As with many of the original Ian Fleming novels, James Bond stumbles across the villain's master plan after investigating something much smaller. In the case of the movie, 007 is assigned to look into how Goldfinger is managing to smuggle gold and why he is building such a stockpile. Cunningly replacing the body work of his 1937 Rolls Royce Silver Phantom 3, Goldfinger managed to smuggle batches of gold from the UK to Switzerland a couple of times a year. It is assumed he had many other ways of secretly transporting the precious metal.
A few bodypanels or bars of Nazi gold may have kept Goldfinger occupied through his usual daily routine, but he had his sights on something much bigger - Fort Knox!
The Scheme: Rather than stealing gold from Fort Knox, and facing the logistical nightmare of transporting the bulky and heavy metal, Auric Goldfinger planned to detonate an atomic bomb inside the US gold repository. The "dirty bomb" would irradiate the US gold reserve, thereby increasing the value of gold and his own stockpile.
BOND: "$15,000,000,000 in gold bullion weighs 10,500 tons. 60
men would take 12 days to load it onto 200 trucks. Now, at the most,
you're going to have 2 hours before the Army, Navy, Air Force, Marines
move in and make you put it back."
GOLDFINGER: "Who mentioned anything about removing it?"

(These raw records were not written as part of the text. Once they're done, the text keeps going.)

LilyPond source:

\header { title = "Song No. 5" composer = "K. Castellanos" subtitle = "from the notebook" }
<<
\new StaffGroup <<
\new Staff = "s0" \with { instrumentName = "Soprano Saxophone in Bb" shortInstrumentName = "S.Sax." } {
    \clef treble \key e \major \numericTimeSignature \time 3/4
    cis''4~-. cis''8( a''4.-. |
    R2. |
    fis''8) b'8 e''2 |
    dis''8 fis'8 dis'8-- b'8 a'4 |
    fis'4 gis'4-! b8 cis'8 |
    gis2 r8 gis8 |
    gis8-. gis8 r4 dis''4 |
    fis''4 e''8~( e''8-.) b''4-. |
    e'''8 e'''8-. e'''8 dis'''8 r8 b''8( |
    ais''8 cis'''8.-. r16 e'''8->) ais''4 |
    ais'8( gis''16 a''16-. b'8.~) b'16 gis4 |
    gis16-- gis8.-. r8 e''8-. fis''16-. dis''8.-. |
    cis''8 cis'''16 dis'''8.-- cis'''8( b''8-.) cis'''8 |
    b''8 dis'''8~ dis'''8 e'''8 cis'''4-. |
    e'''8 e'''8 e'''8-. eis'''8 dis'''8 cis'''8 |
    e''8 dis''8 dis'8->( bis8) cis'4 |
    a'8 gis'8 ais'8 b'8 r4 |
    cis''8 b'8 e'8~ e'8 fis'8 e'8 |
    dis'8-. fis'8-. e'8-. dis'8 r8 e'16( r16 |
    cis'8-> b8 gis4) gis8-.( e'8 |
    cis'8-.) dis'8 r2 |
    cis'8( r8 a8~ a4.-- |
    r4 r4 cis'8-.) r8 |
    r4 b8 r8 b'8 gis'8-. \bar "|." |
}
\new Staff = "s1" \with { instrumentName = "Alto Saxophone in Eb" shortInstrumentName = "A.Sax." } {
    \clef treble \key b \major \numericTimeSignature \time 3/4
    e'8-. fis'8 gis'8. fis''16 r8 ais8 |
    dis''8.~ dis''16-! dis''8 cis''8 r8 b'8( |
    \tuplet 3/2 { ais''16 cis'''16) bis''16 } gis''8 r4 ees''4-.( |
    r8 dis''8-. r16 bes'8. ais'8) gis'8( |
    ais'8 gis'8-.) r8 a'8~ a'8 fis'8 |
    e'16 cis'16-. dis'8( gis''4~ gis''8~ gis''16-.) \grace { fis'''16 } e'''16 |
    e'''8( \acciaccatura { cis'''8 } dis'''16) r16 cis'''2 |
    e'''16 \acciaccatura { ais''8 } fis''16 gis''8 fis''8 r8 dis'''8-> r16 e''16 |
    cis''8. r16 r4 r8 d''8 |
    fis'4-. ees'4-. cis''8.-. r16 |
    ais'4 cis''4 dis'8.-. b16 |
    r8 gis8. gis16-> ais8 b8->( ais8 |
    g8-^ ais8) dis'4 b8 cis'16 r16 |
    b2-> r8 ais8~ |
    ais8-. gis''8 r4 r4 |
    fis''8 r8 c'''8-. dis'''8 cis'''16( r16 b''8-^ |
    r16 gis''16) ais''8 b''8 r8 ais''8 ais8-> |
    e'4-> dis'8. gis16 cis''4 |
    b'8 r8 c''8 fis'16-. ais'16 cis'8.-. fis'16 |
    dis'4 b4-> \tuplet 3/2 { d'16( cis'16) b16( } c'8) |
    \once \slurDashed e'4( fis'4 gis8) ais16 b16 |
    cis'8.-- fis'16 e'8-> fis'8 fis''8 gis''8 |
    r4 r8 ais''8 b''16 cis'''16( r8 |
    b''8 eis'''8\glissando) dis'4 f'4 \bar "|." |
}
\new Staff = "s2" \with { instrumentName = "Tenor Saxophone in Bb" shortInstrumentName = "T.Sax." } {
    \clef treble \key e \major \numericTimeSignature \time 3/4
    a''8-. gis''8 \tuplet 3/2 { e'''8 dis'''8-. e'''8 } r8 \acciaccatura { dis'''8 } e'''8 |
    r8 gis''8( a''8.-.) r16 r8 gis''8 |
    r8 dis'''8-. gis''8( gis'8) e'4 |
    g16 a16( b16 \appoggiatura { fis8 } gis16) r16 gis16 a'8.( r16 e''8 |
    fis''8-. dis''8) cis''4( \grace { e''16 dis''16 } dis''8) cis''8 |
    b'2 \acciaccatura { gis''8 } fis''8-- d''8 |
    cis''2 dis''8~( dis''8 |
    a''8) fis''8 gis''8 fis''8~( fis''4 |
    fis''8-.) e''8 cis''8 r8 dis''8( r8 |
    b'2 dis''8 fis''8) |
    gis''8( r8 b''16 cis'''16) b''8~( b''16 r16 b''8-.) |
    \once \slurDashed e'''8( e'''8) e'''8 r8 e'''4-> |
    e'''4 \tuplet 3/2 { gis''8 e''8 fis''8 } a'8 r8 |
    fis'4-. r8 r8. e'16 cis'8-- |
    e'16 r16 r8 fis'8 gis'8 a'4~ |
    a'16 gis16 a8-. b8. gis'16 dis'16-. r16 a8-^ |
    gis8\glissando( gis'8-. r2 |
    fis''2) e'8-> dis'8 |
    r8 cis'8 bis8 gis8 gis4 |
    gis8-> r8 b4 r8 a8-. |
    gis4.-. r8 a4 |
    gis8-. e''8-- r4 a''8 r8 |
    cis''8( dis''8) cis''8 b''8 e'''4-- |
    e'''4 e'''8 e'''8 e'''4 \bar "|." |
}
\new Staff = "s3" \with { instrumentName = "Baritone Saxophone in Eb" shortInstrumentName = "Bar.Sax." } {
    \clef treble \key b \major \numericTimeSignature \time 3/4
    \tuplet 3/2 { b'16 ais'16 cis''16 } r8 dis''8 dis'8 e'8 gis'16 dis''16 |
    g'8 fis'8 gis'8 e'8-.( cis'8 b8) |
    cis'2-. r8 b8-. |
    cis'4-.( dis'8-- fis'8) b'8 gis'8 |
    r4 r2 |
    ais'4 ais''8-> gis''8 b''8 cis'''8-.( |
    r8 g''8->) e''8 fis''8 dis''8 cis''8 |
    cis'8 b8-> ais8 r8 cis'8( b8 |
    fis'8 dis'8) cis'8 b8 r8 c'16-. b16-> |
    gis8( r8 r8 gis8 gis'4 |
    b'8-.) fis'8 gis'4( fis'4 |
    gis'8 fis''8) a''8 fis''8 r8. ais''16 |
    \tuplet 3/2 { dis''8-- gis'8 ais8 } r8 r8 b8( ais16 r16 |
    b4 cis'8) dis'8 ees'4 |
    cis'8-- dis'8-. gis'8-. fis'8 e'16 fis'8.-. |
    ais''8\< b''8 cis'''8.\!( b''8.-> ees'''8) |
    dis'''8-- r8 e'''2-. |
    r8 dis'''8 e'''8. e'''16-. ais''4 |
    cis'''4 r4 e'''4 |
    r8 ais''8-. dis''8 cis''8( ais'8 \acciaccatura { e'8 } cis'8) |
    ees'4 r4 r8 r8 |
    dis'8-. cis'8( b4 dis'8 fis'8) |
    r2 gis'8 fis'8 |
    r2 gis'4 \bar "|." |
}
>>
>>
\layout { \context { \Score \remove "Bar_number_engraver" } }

The Science: The damage created by an atomic bomb is a combination of the initial blast and the resulting radiation. Unlike most villains who have had their hands on "small nuclear devices", Goldfinger did not plan to blow anything up, instead using the "dirty" effect of irradiating the gold.
Physicists state that gold, in theory, could become radioactive from a cobalt-iodine atomic device (which Goldfinger claimed to have sourced from the Chinese) after gaining an extra neutron from the streams of subatomic particles let out by the blast.
Goldfinger claimed this radiation would keep the US gold reserve untouchable for 58 years. However, the radioactive form of gold is very unstable and would turn to liquid mercury within days. So instead of making the gold reserve untouchable, Goldfinger would completely destroy it. Although his prediction on what would happen to the gold was wildly inaccurate, his expected stock value might still go up by 10 times, like he claimed in the film.
GOLDFINGER: "This is gold, Mr. Bond. All my life I've been in love with its color... its brilliance, its divine heaviness."